Et même si plus d’une centaine de députés travaillistes n’ont qu’une seule idée, trahir leur leadership pour diverses raisons,*** leur nombre s’équilibre avec celui des partisans purs et durs du Brexit de leur camp, ce qui rend leur rébellion superflue. Ainsi, d’ailleurs, que leur carrière.
Ainsi, les personnes les plus riches de la Grande-Bretagne, tout le capital financier, la plupart de ce qui reste de capital industriel, les grands intérêts agricoles, la fonction publique, la BBC, la majorité des médias, l’État profond sont dans un état de stase. Et tout ce qu’ils peuvent faire, c’est fulminer. Mariner dans leur colère.
Leur idée d’un deuxième référendum s’est échouée sur des rochers saillants. Ils auraient toutes les chances de le perdre à nouveau.
Même si, par un prodige quelconque, ils pouvaient retourner la situation, Barry Gardiner, un membre du cabinet fantôme travailliste qui sait prendre la direction du vent, a averti cette semaine que la Grande-Bretagne verrait, « en quelques semaines », la plus forte augmentation de la droite jamais vue dans son histoire. La paix sociale du pays serait plus menacée que jamais auparavant depuis des siècles. L’existence du système lui-même pourrait être remise en question.
Les travaillistes ne soutiendront pas un deuxième référendum, non plus qu’une grande partie du Parti conservateur.

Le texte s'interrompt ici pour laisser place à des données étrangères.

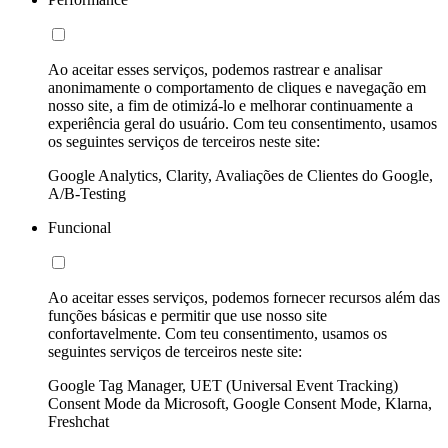
Ao aceitar esses serviços, podemos rastrear e analisar
anonimamente o comportamento de cliques e navegação em
nosso site, a fim de otimizá-lo e melhorar continuamente a
experiência geral do usuário. Com teu consentimento, usamos
os seguintes serviços de terceiros neste site:
Google Analytics, Clarity, Avaliações de Clientes do Google,
A/B-Testing
Funcional
Ao aceitar esses serviços, podemos fornecer recursos além das
funções básicas e permitir que use nosso site
confortavelmente. Com teu consentimento, usamos os
seguintes serviços de terceiros neste site:
Google Tag Manager, UET (Universal Event Tracking)
Consent Mode da Microsoft, Google Consent Mode, Klarna,
Freshchat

Ils ne peuvent pas aller de l’avant, et ils n’osent pas revenir en arrière. La classe dirigeante britannique est dans un bateau sans rames. C’est son heure la plus sombre.
George Galloway a été membre du Parlement britannique pendant presque trente ans. Il présente des émissions de radio et de télévision (y compris sur RT). C’est un célèbre réalisateur, écrivain et orateur.
Paru sur RT sous le titre Brexit now holds Britain in a headlock – George Galloway
https://www.entelekheia.fr/2018/08/23/royaume-uni-le-brexit-tient-les-elites-britanniques-en-echec/
Traduction Corinne Autey-Roussel pour Entelekheia
Notes de la traduction :
* Boris Johnson, Michael Gove, Liam Fox : trois conservateurs (tories) partisans du Brexit de la frange néolibérale de droite.
** George Galloway fait allusion à l’époque où le Parti travailliste était mené par Tony Blair et les néolibéraux de « gauche ». Comme chacun sait, la direction du Labour est aujourd’hui passée à Jeremy Corbyn.
*** Ce sont les « blairites », les néolibéraux de Tony Blair restés dans le Parti travailliste. Ceux-là militent activement, et souvent agressivement, pour un retour à la ligne politico-économique de leur ancien leader.